Central nervous system toxicity is the second most common toxicity of fluoroquinolones* (gastrointestinal toxicity is most common) but the vast majority of reports are in adult patients (reflecting the typical usage of the drugs). Only two case reports of levofloxacin neurotoxicity in pediatric patients have been published. In the first case, a previously healthy 13-year-old girl was treated with oral levofloxacin for acute bronchitis and developed delirium two hours after her first dose. The drug was immediately discontinued and she recovered gradually over the next four days (Med J Armed Forces India 69:404, 2013). More recently, a 2-year-old girl with neuroblastoma was begun on levofloxacin prophylaxis prior to stem cell transplantation. Drug administration late in the evening was consistently associated with agitation, confusion, and hallucinations. Altering the time of administration to earlier in the evening resulted in disappearance of symptoms, while incidental rechallenge with a dose late in the evening led to symptom recurrence (J Clin Psychopharmacol 36:737, 2016).

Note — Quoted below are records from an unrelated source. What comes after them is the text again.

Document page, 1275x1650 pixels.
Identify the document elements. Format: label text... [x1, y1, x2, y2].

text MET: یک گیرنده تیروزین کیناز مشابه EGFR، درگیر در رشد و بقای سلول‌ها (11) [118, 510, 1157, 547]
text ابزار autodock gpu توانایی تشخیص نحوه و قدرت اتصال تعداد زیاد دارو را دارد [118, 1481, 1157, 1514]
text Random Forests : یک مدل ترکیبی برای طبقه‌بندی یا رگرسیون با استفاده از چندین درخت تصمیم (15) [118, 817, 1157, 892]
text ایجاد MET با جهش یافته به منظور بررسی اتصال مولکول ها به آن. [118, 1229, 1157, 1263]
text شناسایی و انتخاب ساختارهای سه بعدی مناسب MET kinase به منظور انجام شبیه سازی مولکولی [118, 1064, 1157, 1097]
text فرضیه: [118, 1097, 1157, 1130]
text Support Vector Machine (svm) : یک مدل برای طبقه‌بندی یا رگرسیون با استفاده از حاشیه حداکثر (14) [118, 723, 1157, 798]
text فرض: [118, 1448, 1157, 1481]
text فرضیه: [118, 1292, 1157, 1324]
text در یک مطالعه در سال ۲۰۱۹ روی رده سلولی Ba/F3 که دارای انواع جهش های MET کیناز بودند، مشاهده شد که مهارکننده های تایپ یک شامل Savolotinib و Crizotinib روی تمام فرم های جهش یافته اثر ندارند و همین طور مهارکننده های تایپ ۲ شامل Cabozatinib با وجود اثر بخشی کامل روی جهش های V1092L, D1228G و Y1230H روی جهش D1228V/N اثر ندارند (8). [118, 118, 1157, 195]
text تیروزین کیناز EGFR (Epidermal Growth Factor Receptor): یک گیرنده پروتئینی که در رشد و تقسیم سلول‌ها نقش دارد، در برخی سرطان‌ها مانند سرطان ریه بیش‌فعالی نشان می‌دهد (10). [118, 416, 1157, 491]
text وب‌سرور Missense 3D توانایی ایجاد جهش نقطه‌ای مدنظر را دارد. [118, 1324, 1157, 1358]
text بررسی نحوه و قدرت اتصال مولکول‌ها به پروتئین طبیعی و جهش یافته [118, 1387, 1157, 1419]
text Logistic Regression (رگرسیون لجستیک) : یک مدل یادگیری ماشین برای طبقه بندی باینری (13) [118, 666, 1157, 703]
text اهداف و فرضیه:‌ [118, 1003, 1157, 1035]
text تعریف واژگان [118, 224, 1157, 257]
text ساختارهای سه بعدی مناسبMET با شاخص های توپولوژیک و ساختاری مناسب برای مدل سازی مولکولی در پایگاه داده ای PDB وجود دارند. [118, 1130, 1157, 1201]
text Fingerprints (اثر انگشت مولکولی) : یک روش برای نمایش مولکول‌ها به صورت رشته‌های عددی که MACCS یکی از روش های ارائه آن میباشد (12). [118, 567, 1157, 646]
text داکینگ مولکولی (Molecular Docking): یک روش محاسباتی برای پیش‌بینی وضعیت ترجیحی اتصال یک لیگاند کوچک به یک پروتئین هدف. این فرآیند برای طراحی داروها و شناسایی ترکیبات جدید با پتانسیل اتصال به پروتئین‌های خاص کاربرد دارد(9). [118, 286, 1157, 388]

CNS side effects of fluoroquinolones are poorly understood. Symptoms range from headache, dizziness, and insomnia to delirium, psychosis, and seizures. Among the fluoroquinolones the relative potential for CNS toxicity seems to be: Norfloxacin > ciprofloxacin > ofloxacin > gemifloxacin > levofloxacin > moxifloxacin
One proposed mechanism is inhibition of the binding of GABA (gamma-aminobutyric acid), an inhibitory neurotransmitter, to its receptors (the same mechanism associated with beta-lactam neurotoxicity). The drugs may also activate excitatory N-methyl-D-aspartate receptors. Coadministration of fluoroquinolones with certain NSAIDs may potentiate seizure risk, and the ability of some fluoroquinolones to inhibit CYP450 enzymes can result in toxic concentrations of certain epileptogenic drugs. As fluoroquinolone usage in pediatrics increases, it is important for clinicians caring for younger patients to be aware of this potential toxicity (Clin Infect Dis 41(suppl 2):S144, 2005; Br J Clin Pharmacol 72:381, 2011).